Figure 1. RASSF4 is upregulated in PAX3-FOXO1–positive aRMS cells and tumors.

(A) Left: Expression profile of HSMM control cells (V_pre) compared with PAX3-FOXO1–expressing HSMM presenescent (PF_pre) or postsenescent (PF_post) cells. Right: Semiquantitative RT-PCR validation of select genes identified in the microarray. (B) PAX3-FOXO1–expressing aRMS cells expressed more RASSF4 than eRMS cells or HSMMs, as measured by qPCR and immunoblotting. *P < 0.05; **P < 0.005. Labels for cell lines correspond to qPCR and immunoblotting. Actin was used as a loading control. (C) HSMM-based model of aRMS displayed enhanced RASSF4 expression in a PAX3-FOXO1–dependent manner as measured by qPCR. *P < 0.05; **P < 0.005. (D) PAX3-FOXO1–positive primary human aRMS tumors expressed more RASSF4 than fusion-negative aRMS or eRMS. Error bars represent SEM. *P < 0.0001; ^#P = 0.0004; Mann-Whitney U test. Median-centered log₂ values are shown, and microarray data were obtained from the Oncogenomics database. (E) RMS patient survival based on RASSF4 expression. The median RASSF4 expression value for RMS was the threshold for high versus low RASSF4 expression. High RASSF4, n = 73, Low RASSF4, n = 73. P value is based on log-rank test analysis. (F) dRASSF mutation genetically suppressed PAX7-FOXO1 pathogenicity in a Drosophila aRMS model.
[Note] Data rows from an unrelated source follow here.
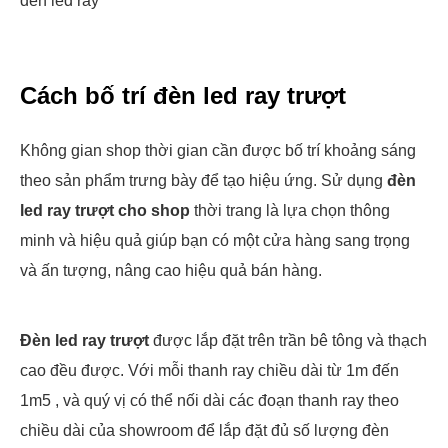
đèn led ray
Cách bố trí đèn led ray trượt
Không gian shop thời gian cần được bố trí khoảng sáng
theo sản phẩm trưng bày để tạo hiệu ứng. Sử dụng
đèn
led ray trượt cho shop
thời trang là lựa chọn thông
minh và hiệu quả giúp bạn có một cửa hàng sang trọng
và ấn tượng, nâng cao hiệu quả bán hàng.
Đèn led ray trượt
được lắp đặt trên trần bê tông và thạch
cao đều được. Với mỗi thanh ray chiều dài từ 1m đến
1m5 , và quý vị có thể nối dài các đoạn thanh ray theo
chiều dài của showroom để lắp đặt đủ số lượng đèn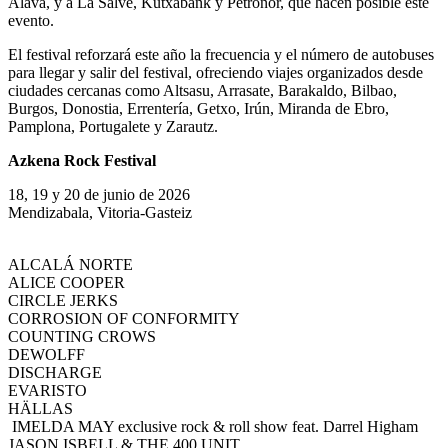
Álava, y a La Salve, Kutxabank y Petronor, que hacen posible este
evento.
El festival reforzará este año la frecuencia y el número de autobuses
para llegar y salir del festival, ofreciendo viajes organizados desde
ciudades cercanas como Altsasu, Arrasate, Barakaldo, Bilbao,
Burgos, Donostia, Errentería, Getxo, Irún, Miranda de Ebro,
Pamplona, Portugalete y Zarautz.
Azkena Rock Festival
18, 19 y 20 de junio de 2026
Mendizabala, Vitoria-Gasteiz
ALCALÁ NORTE
ALICE COOPER
CIRCLE JERKS
CORROSION OF CONFORMITY
COUNTING CROWS
DEWOLFF
DISCHARGE
EVARISTO
HÄLLAS
IMELDA MAY exclusive rock & roll show feat. Darrel Higham
JASON ISBELL & THE 400 UNIT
PAX7-FOXO1 expression in differentiating larval muscle causes semilethality, as PAX7-FOXO1 adults comprise only 9% of F₁ adults (n = 170). (In Mendelian ratios, the F₁ population should be composed of 50% wild-type and 50% PAX7-FOXO1 adults). The Df(3RExcel)⁶¹⁹³ chromosomal deletion and dRASSF^DG30608 and dRASSF^A531 loss-of-function alleles suppressed PAX7-FOXO1–induced lethality. Groucho⁵¹¹ (Gro⁵¹¹) is an unrelated mutation included as a representative example of a nonsuppressor. Df(3R)Exel⁶¹⁹³, n = 72; dRASSF^A531, n = 130; dRASSF^DG30608, n = 66; and Gro⁵¹¹, n = 116.